Some years we sat at the boondocks of my mother’s mind, waiting for her to show the slightest attention. Some years, we were all she had. We played the part of anchors, support, canes, crutches, and the wheelbarrows of her life.  It was backbreaking work and we’d ask for raises in our allowances. Then stopped asking and took the bills from her purse. In spite of the night shifts, double shifts, graveyard shifts. Even when my father bought a portable radio on a credit card to sit in his car for 8 hours on Saturdays, working as a security guard to pay for his kids’ three cars. Some years were like that, but not always.

We’d sit in the boondocks of her mind, at the periphery of conscious effort and wait for her to say, “Good job,” on my sister’s schoolwork, my poems, my brother’s career. When it didn’t come, we wouldn’t ask. She was busy, she was tired, she was mad no one put away the dishes and did she have to do everything around here?

She was every manifestation of Shiva and every epithet of Hera. As much an orphan as she was a mother. As much a Madonna as she was child. How hard she worked until her fingers bruised and calloused. Her kisses were tender when she’d check our foreheads for fevers. She fell asleep more than once waiting for the birthday cake to finish in the oven. One year we ate at the mall food court when I turned nine.

I left home when I was seventeen. When I moved to California and I hated the first house I had with my boyfriend, I called my mother and cried on the way home from school. She said I was too much to handle now, that all I ever did was bitch and moan. I hung up and didn’t call her back for two months.

But things change, I grew up. I forgave but the dust motes of resentment still hit the sunlight sometime. I never let it settle for long. This is the first year I’m celebrating Mother’s Day with her in six years, the first time in six years I can hand her a card and hug her tight. She makes the coffee every morning and leaves me post-it notes of how she’ll miss me when she goes to work. She took me in when that same boy in California kicked me out. She took me in even after all the time passed in wasted silence. She was a tough mom, an angry mom, a sad mom. But she’s also the only other person I know who has had to reinvent themselves more than they can count. And now she sits, crocheting in her reclining chair, being the anchor to some slowly dissolving memory I have of how it was, and just how good I had it.

Happy Mother’s Day.
--------------------
▸ HOW TO COMPLETE THIS TASK
Write out the passage of the Mother's Day essay above word for word, starting at "She was every" and ending at "I turned nine.".

▸ DATA EXTRACT
--------------------
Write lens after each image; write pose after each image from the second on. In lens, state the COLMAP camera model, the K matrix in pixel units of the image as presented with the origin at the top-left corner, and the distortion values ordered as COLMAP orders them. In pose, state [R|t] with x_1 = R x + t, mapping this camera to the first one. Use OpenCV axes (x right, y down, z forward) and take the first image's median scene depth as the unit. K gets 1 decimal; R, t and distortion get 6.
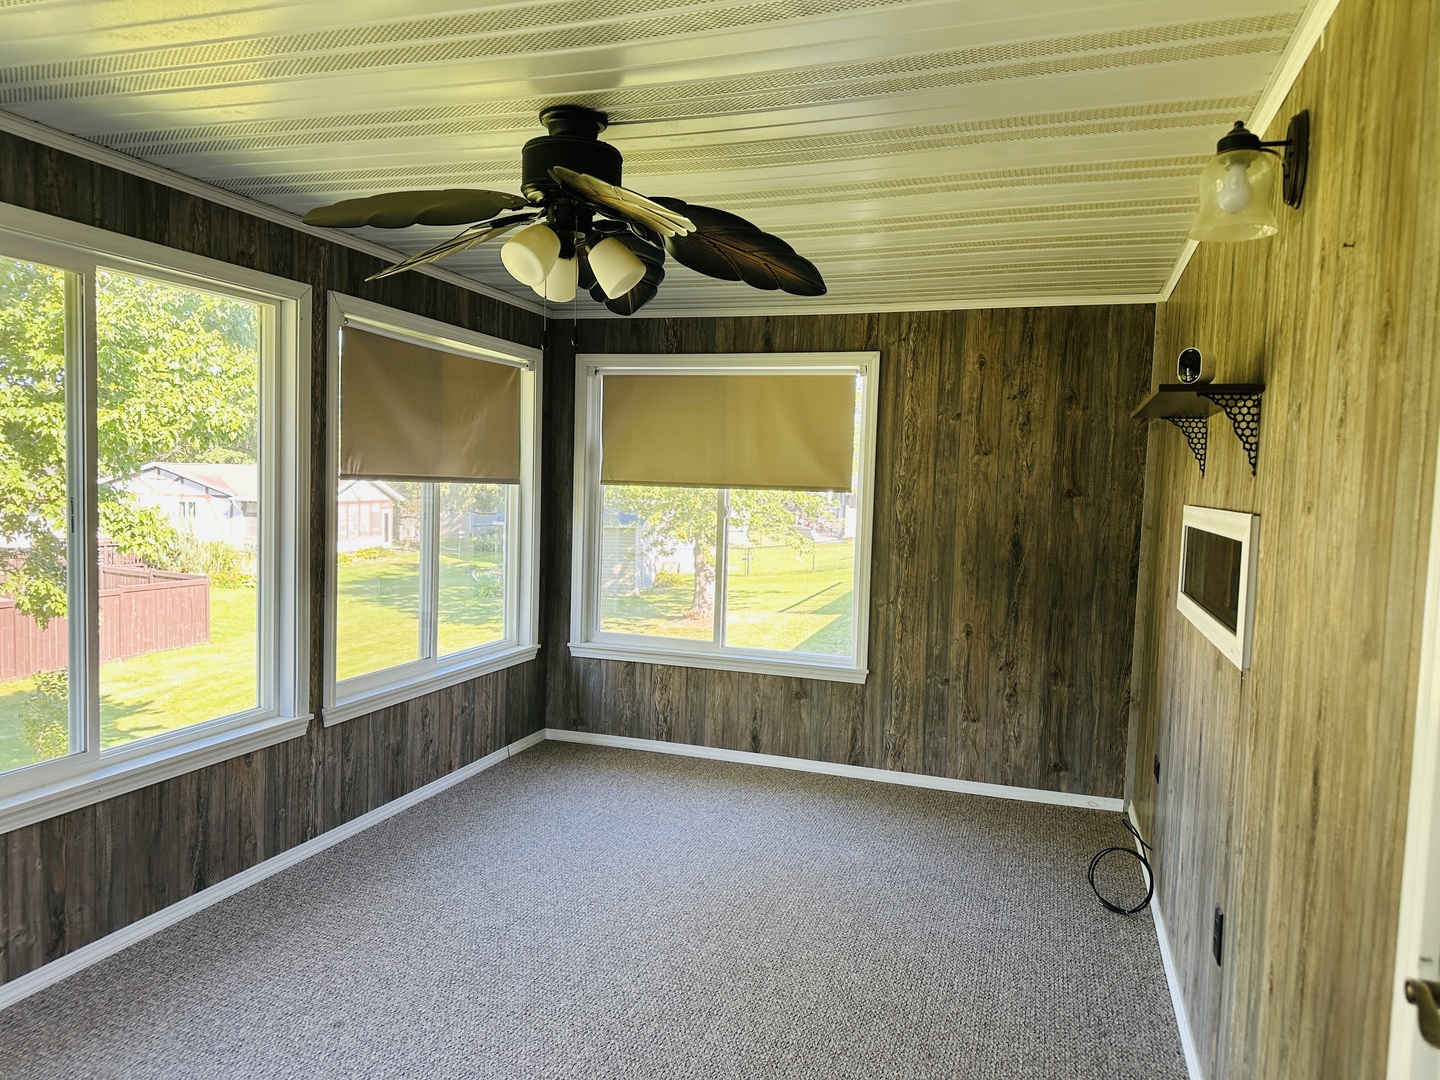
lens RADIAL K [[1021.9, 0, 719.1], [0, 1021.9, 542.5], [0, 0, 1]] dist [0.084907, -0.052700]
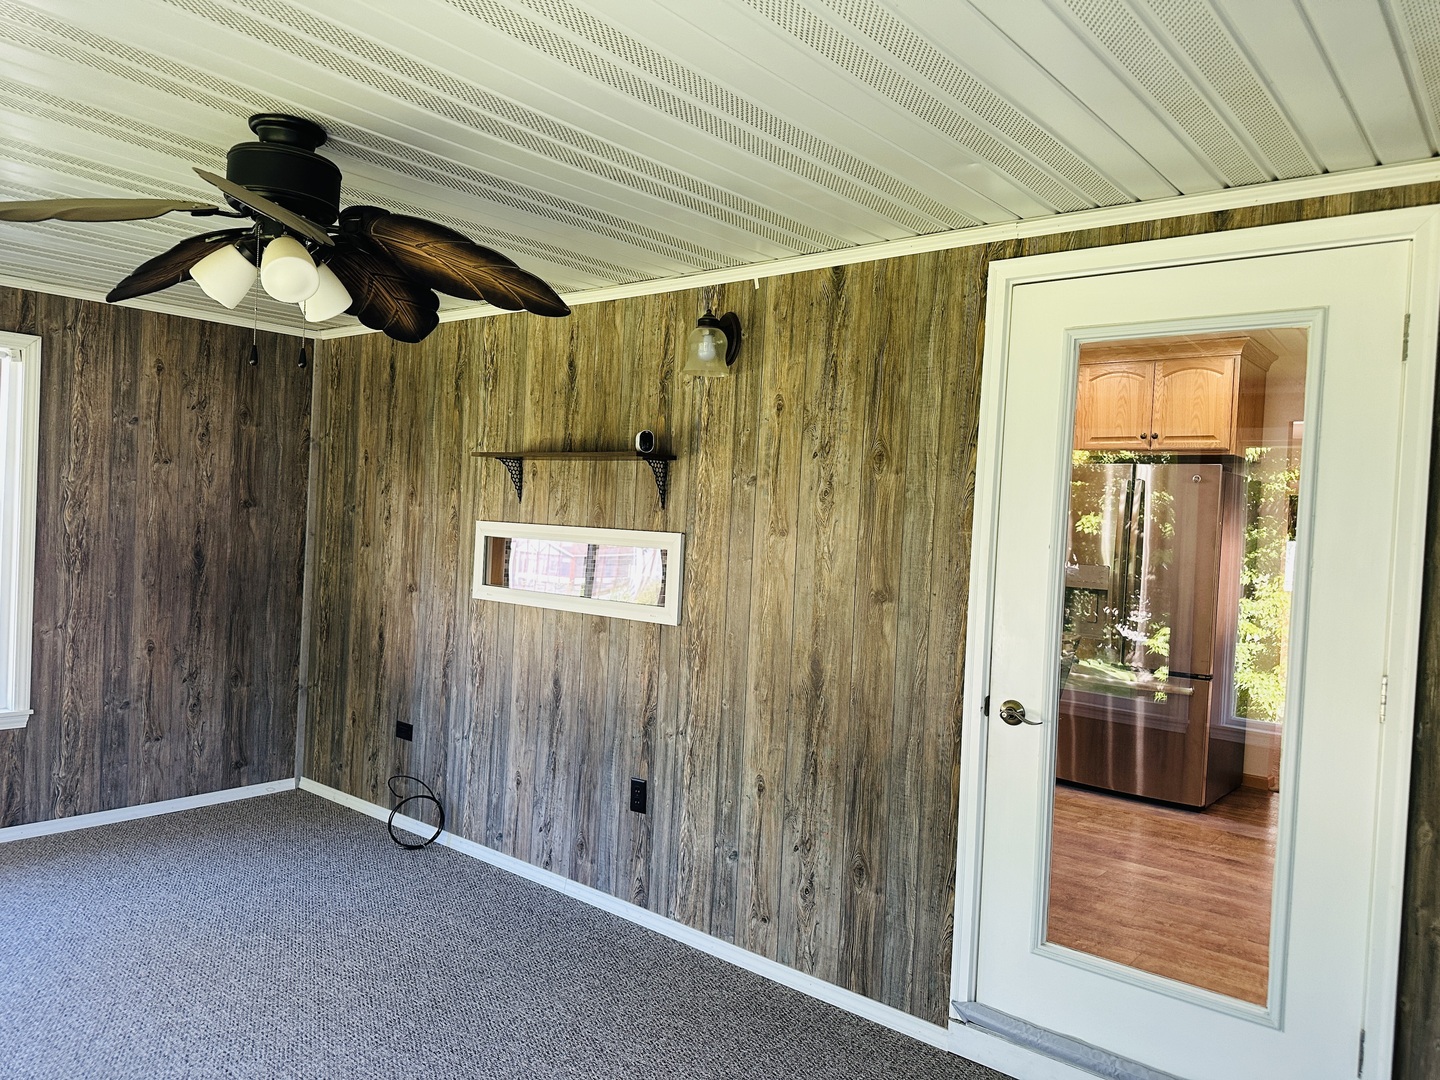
--------------------
▸ ANSWER
She was every manifestation of Shiva and every epithet of Hera. As much an orphan as she was a mother. As much a Madonna as she was child. How hard she worked until her fingers bruised and calloused. Her kisses were tender when she’d check our foreheads for fevers. She fell asleep more than once waiting for the birthday cake to finish in the oven. One year we ate at the mall food court when I turned nine.